• DOCUMENT PASSAGE:
The Monitor is a not-for-profit newsletter featuring news information that reflects issues of concern for Christians. Most of the information, generally not easily available in the mainstream media, is quoted verbatim from a diverse number of media outlets. It also publishes short articles and comments as the editors see appropriate. Address comments and articles to: Ariel Pérez at chepibe@earthlink.com. The printed version is distributed in Watsonville, California, USA.
 
 

 Table of Contents 

 * Social Evil: Sin Embedded in Societal Systems 
    Ron J. Snider  
 * Papal Politics for Cuba 
    by Anthony Stevens-Arroyo 
 * How the Pie is Sliced: America's Growing Concentration of Wealth 
    Edward N. Wolff 
 * Isaiah 58:5-8 "Your light will break forth like the dawn"  
 * Just Other Evolutionary Thing 
 * Helping Hands 
 * A Radical Revolution of Values  
    Martin Luther King 
 * Raw Data 
 * The Economics of Despair: Falling Wages 
    Andrew M. Sum, Neil Fogg, and Robert Taggart 
 * Be Young. Have Fun. Consume. 
 


Social Evil:
Sin Embedded in Societal Systems

Ronald J. Sider

"Do we sin when we participate in evil social systems and societal structures that unfairly benefit some and harm others?

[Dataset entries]
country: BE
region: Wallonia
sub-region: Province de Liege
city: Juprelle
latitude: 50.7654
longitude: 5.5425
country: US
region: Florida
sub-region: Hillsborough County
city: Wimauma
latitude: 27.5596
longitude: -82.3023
==
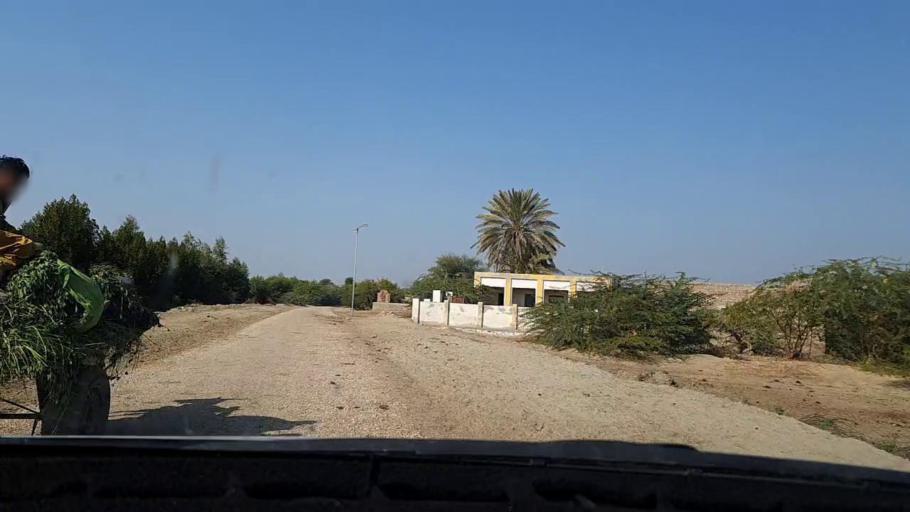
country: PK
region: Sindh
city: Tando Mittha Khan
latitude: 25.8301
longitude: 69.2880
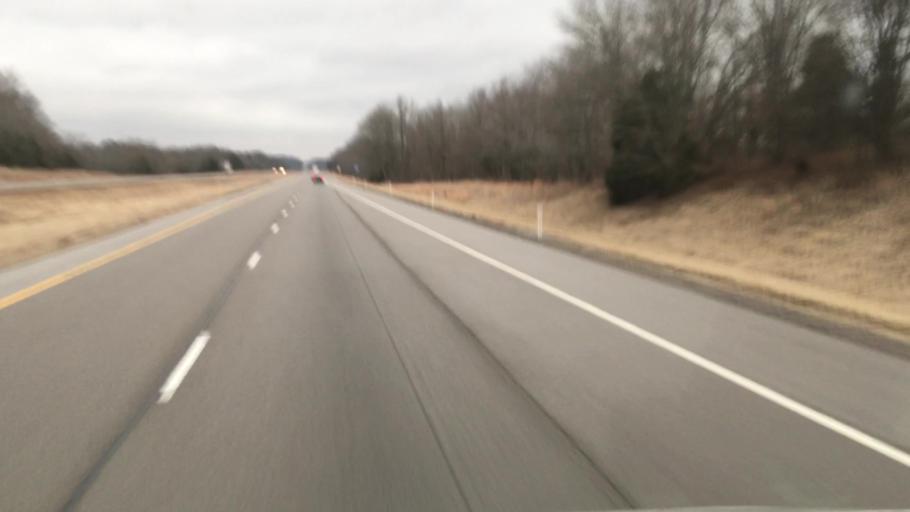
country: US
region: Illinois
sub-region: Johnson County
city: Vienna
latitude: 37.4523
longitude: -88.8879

• JOB 1:
Answer these questions from the newsletter page:
(a) To whom should comments and articles be addressed?
(b) Who is listed as the author of "Papal Politics for Cuba"?
(c) Which authors are listed for "The Economics of Despair: Falling Wages"?
• JOB 2:
Decide whether each statement agrees with the newsletter page, and quote the words that settle it:
(a) The printed version is distributed in Watsonville, California.
(b) The newsletter is run for profit.
(c) Most of its information is written by the editors themselves.
• JOB 3: Using the newsletter page, explain what determines whether the newsletter publishes short articles and comments, and say where such pieces should be sent.
The place and coordinate material stands apart from the newsletter page.

• CORRECT RESPONSE 1:
(a) Ariel Pérez, at chepibe@earthlink.com.
(b) Anthony Stevens-Arroyo.
(c) Andrew M. Sum, Neil Fogg, and Robert Taggart.

• CORRECT RESPONSE 2:
(a) Yes: "The printed version is distributed in Watsonville, California, USA."
(b) No: "The Monitor is a not-for-profit newsletter."
(c) No: "Most of the information, generally not easily available in the mainstream media, is quoted verbatim from a diverse number of media outlets."

• CORRECT RESPONSE 3: The newsletter publishes short articles and comments as the editors see appropriate. Comments and articles should be addressed to Ariel Pérez at chepibe@earthlink.com.